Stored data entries

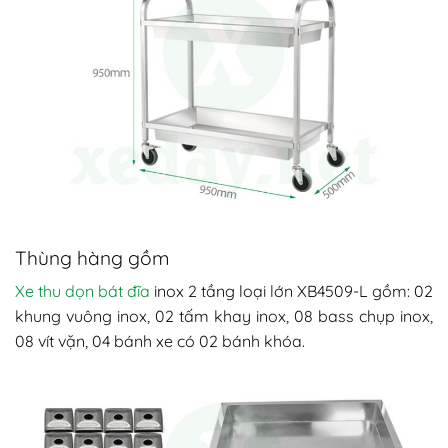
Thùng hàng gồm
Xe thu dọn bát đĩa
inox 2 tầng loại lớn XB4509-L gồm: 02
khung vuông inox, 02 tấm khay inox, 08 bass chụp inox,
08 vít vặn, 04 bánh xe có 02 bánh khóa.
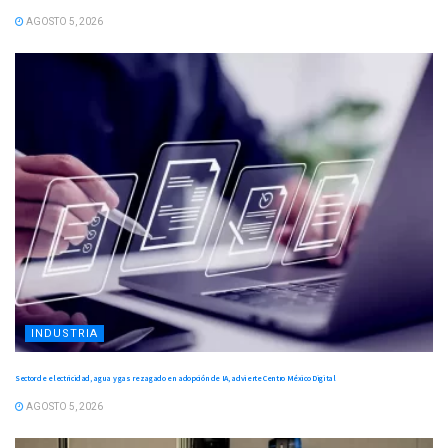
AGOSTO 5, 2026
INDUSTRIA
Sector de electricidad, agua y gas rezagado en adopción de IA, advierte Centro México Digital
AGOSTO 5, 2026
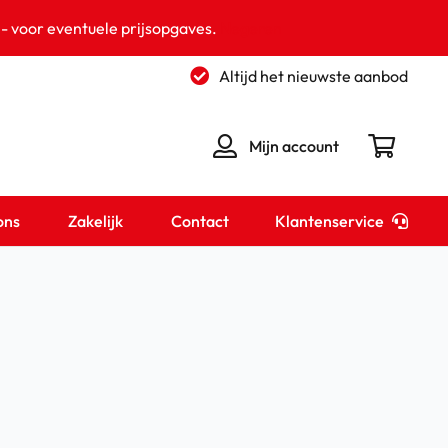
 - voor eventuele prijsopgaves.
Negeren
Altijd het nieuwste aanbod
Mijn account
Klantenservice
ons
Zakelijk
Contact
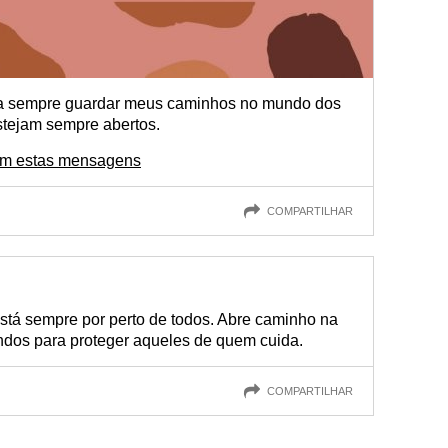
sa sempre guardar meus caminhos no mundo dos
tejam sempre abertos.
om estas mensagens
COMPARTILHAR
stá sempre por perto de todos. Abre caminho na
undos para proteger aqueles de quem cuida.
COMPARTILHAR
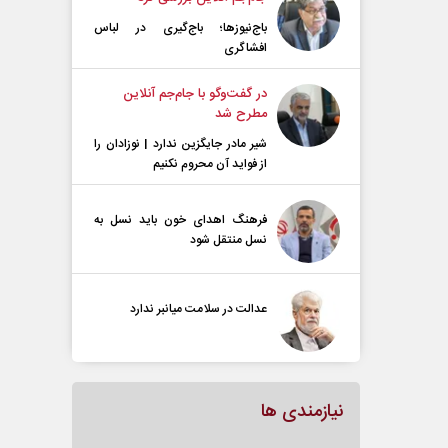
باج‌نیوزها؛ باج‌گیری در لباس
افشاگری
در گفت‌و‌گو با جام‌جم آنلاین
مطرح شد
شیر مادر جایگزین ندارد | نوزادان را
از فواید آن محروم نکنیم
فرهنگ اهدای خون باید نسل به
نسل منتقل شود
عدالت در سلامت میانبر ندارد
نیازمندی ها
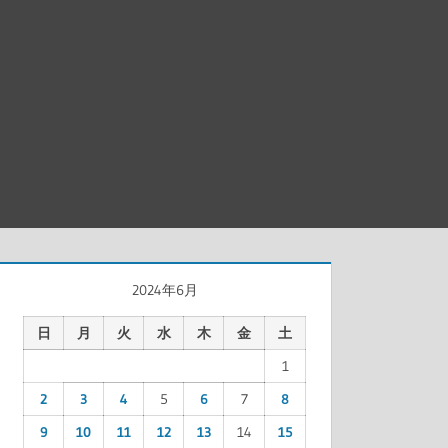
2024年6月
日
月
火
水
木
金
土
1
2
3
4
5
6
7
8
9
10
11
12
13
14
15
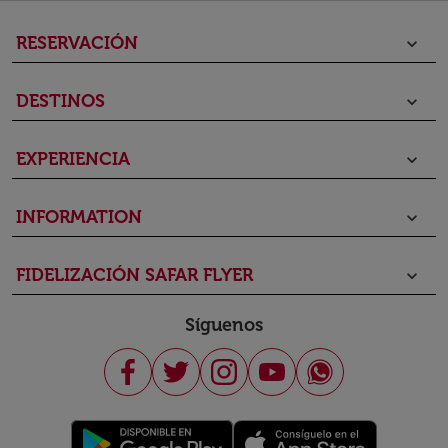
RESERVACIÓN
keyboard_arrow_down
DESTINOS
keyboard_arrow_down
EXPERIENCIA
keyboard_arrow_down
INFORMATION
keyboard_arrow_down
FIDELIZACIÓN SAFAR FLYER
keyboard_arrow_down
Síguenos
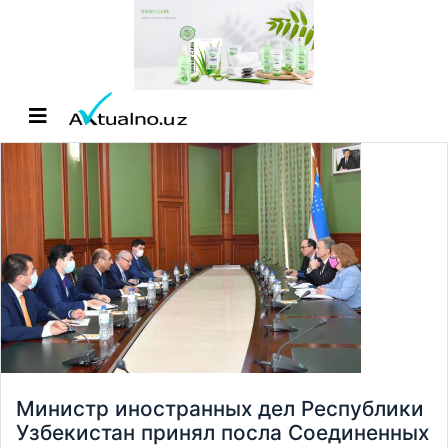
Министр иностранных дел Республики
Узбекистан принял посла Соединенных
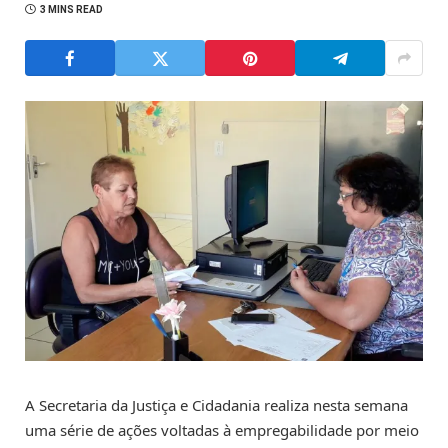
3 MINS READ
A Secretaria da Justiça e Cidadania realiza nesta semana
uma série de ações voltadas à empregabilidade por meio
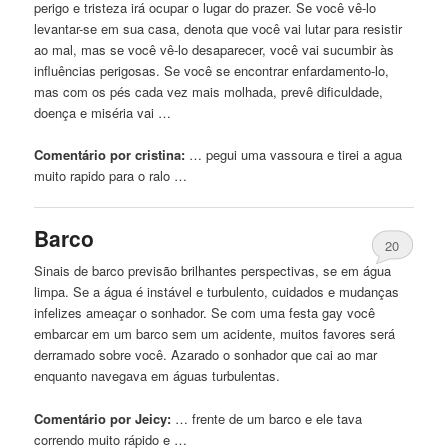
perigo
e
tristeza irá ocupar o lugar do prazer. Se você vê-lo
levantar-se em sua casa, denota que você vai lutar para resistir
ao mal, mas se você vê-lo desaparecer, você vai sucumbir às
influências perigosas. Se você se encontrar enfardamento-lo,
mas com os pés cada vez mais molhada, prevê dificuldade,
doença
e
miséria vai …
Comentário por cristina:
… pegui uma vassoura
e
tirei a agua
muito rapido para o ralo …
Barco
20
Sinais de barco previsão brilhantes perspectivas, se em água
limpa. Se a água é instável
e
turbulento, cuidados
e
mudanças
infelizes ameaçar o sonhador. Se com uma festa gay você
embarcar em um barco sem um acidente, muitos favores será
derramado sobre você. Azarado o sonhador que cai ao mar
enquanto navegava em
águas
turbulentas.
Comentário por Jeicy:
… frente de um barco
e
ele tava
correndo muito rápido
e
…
--
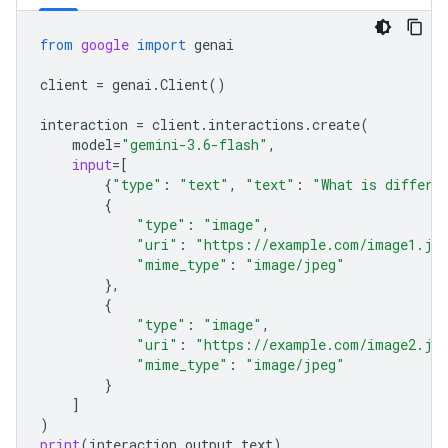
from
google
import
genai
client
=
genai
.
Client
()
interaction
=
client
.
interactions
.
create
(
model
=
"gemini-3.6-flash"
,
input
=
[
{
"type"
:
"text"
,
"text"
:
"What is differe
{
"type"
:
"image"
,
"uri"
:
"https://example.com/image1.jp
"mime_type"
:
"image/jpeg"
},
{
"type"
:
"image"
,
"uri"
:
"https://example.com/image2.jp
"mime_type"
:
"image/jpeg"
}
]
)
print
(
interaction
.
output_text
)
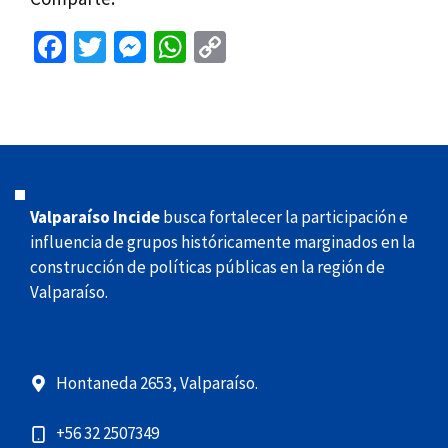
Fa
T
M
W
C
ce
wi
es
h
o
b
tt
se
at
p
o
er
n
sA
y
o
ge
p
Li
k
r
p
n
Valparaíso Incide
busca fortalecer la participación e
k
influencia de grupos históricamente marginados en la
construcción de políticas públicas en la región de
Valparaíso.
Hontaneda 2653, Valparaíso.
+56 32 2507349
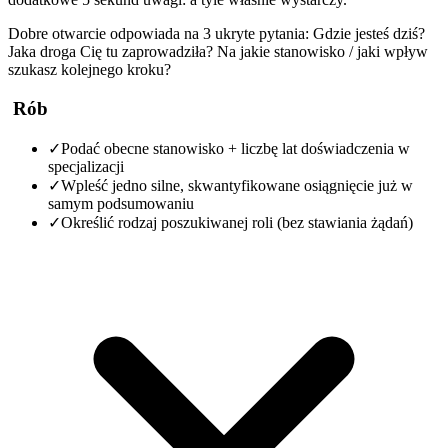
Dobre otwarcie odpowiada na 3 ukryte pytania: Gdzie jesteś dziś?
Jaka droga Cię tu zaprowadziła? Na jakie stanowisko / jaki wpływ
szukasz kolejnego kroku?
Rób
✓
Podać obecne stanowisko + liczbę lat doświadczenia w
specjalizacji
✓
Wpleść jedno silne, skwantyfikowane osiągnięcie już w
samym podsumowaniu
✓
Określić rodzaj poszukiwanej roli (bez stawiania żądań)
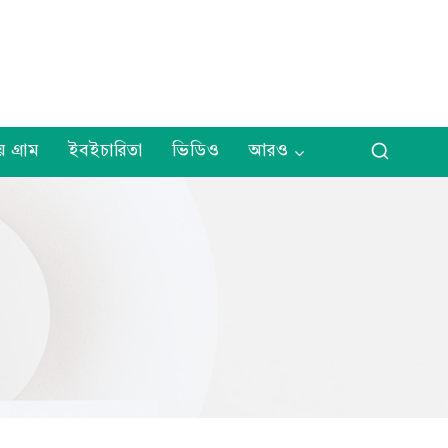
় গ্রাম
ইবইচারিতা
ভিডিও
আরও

What the exercise asks
Wherever the word "https" appears in the entries above, copy that whole line.

Result
"https://example.com/image1.jp
"https://example.com/image2.jp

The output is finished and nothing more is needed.